|A Tough Climb for Georgia's Trains|
|April 18, 2012|
By HESTER PLUMRIDGE
The last time U.K. investors were offered shares in a rail operator was the Railtrack IPO in 1996. That experience didn't end well: The U.K. group was placed into administration in 2001 and liquidated the following year. But that hasn't deterred the government of Georgia from plans to float 25% of its national-railway group in London next month. Georgian Railway looks promising, but skeptical investors could find plenty of reasons not to climb aboard.
Georgian Railway's main business is carrying oil from Kazakhstan and Azerbaijan, the former forecast to be one of the world's fastest-growing oil producers until 2035, to the Black Sea Coast. From there, onward shipping routes to Europe are an alternative to transport through Russia. It is also expanding its freight capacity for industrial goods and building a new line to Turkey. The business is a monopoly setting its own prices: Operating margins of 54% are among the rail industry's highest. Earnings rose 72% to $104 million last year.
But it is no investment for the faint-hearted. Governments can change, and impose new pricing curbs. Georgia's relations with Russia and its breakaway regions South Ossetia and Abkhazia remain strained. A conflict in 2008 damaged rail assets. New oil pipelines could steal Georgian Railway's traffic. Its corporate governance doesn't yet comply with the U.K.'s code. And while currency risk is capped by hedging and charging its customers—including HeidelbergCement HEI +0.08% and BP BP.LN +0.25% —in dollars, it can't be eliminated entirely.

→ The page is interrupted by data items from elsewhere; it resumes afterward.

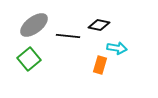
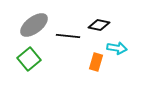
orange rectangle: moved 4 px left, 3 px up
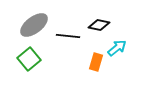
cyan arrow: rotated 48 degrees counterclockwise
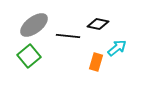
black diamond: moved 1 px left, 1 px up
green square: moved 3 px up
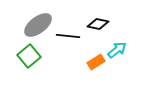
gray ellipse: moved 4 px right
cyan arrow: moved 2 px down
orange rectangle: rotated 42 degrees clockwise
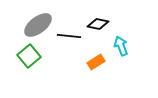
black line: moved 1 px right
cyan arrow: moved 4 px right, 4 px up; rotated 72 degrees counterclockwise
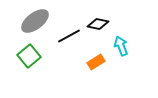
gray ellipse: moved 3 px left, 4 px up
black line: rotated 35 degrees counterclockwise
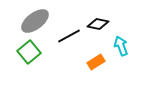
green square: moved 4 px up
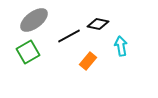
gray ellipse: moved 1 px left, 1 px up
cyan arrow: rotated 12 degrees clockwise
green square: moved 1 px left; rotated 10 degrees clockwise
orange rectangle: moved 8 px left, 1 px up; rotated 18 degrees counterclockwise
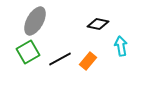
gray ellipse: moved 1 px right, 1 px down; rotated 24 degrees counterclockwise
black line: moved 9 px left, 23 px down
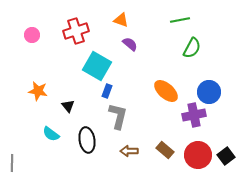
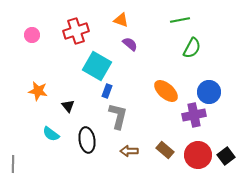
gray line: moved 1 px right, 1 px down
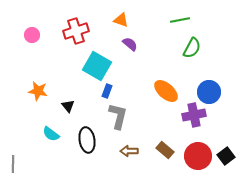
red circle: moved 1 px down
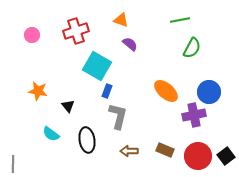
brown rectangle: rotated 18 degrees counterclockwise
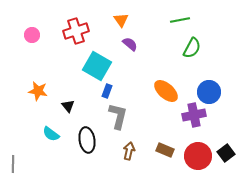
orange triangle: rotated 35 degrees clockwise
brown arrow: rotated 102 degrees clockwise
black square: moved 3 px up
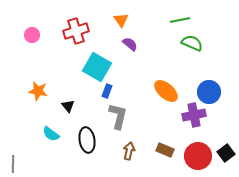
green semicircle: moved 5 px up; rotated 95 degrees counterclockwise
cyan square: moved 1 px down
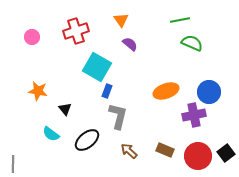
pink circle: moved 2 px down
orange ellipse: rotated 60 degrees counterclockwise
black triangle: moved 3 px left, 3 px down
black ellipse: rotated 60 degrees clockwise
brown arrow: rotated 60 degrees counterclockwise
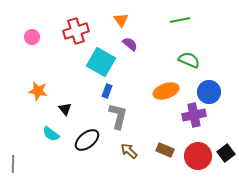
green semicircle: moved 3 px left, 17 px down
cyan square: moved 4 px right, 5 px up
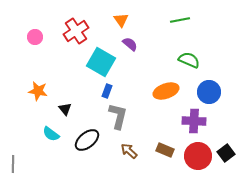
red cross: rotated 15 degrees counterclockwise
pink circle: moved 3 px right
purple cross: moved 6 px down; rotated 15 degrees clockwise
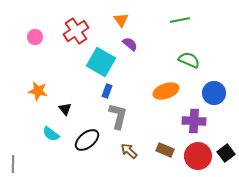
blue circle: moved 5 px right, 1 px down
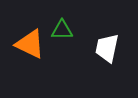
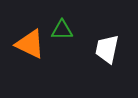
white trapezoid: moved 1 px down
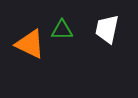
white trapezoid: moved 20 px up
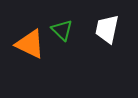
green triangle: rotated 45 degrees clockwise
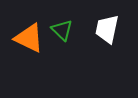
orange triangle: moved 1 px left, 6 px up
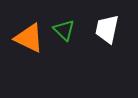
green triangle: moved 2 px right
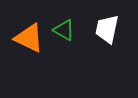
green triangle: rotated 15 degrees counterclockwise
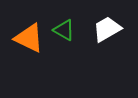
white trapezoid: rotated 48 degrees clockwise
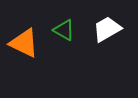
orange triangle: moved 5 px left, 5 px down
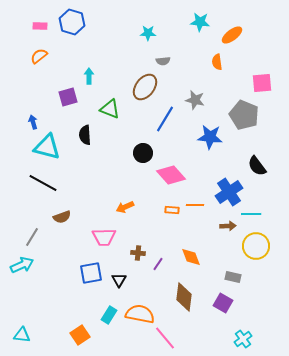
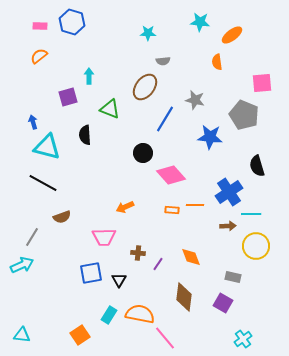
black semicircle at (257, 166): rotated 20 degrees clockwise
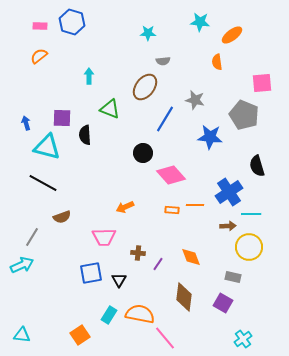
purple square at (68, 97): moved 6 px left, 21 px down; rotated 18 degrees clockwise
blue arrow at (33, 122): moved 7 px left, 1 px down
yellow circle at (256, 246): moved 7 px left, 1 px down
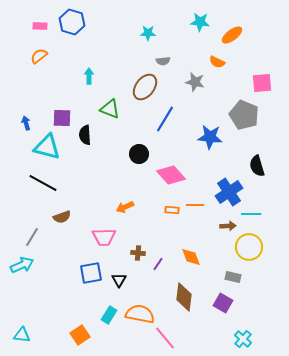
orange semicircle at (217, 62): rotated 56 degrees counterclockwise
gray star at (195, 100): moved 18 px up
black circle at (143, 153): moved 4 px left, 1 px down
cyan cross at (243, 339): rotated 12 degrees counterclockwise
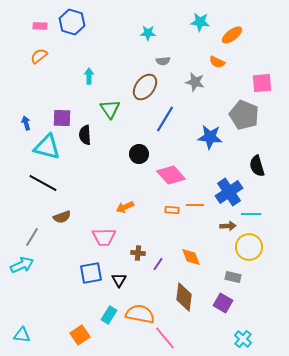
green triangle at (110, 109): rotated 35 degrees clockwise
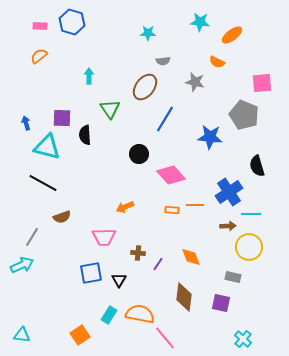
purple square at (223, 303): moved 2 px left; rotated 18 degrees counterclockwise
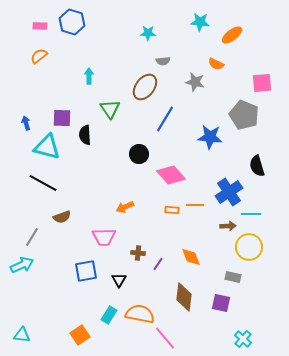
orange semicircle at (217, 62): moved 1 px left, 2 px down
blue square at (91, 273): moved 5 px left, 2 px up
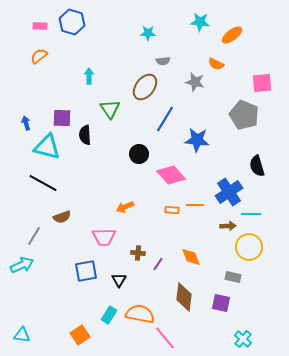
blue star at (210, 137): moved 13 px left, 3 px down
gray line at (32, 237): moved 2 px right, 1 px up
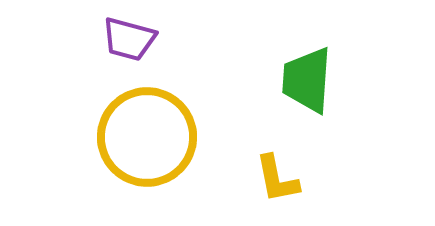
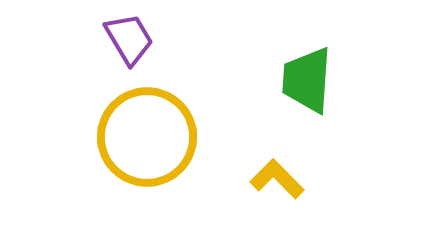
purple trapezoid: rotated 136 degrees counterclockwise
yellow L-shape: rotated 146 degrees clockwise
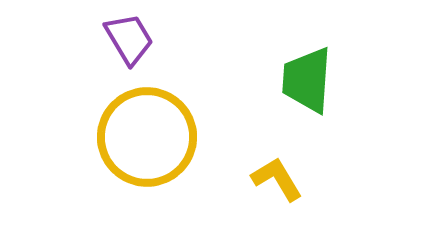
yellow L-shape: rotated 14 degrees clockwise
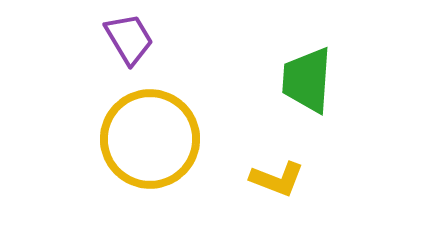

Of course, much depends on the price. Based on the lower end of valuations for peers including Russian group Globaltrans GLTR -0.06% and freight specialist Global Ports,which trade at around six to eight times forward Ebitda, a float could raise around $250 million, valuing Georgian Railway at about $1 billion. North American railroad operators like Canadian Pacific Railway CP -0.40% trade at nearer 10 times. Having shelved a planned IPO last year due to poor market conditions, Tbilisi mustn't be greedy if it is to keep this effort on track.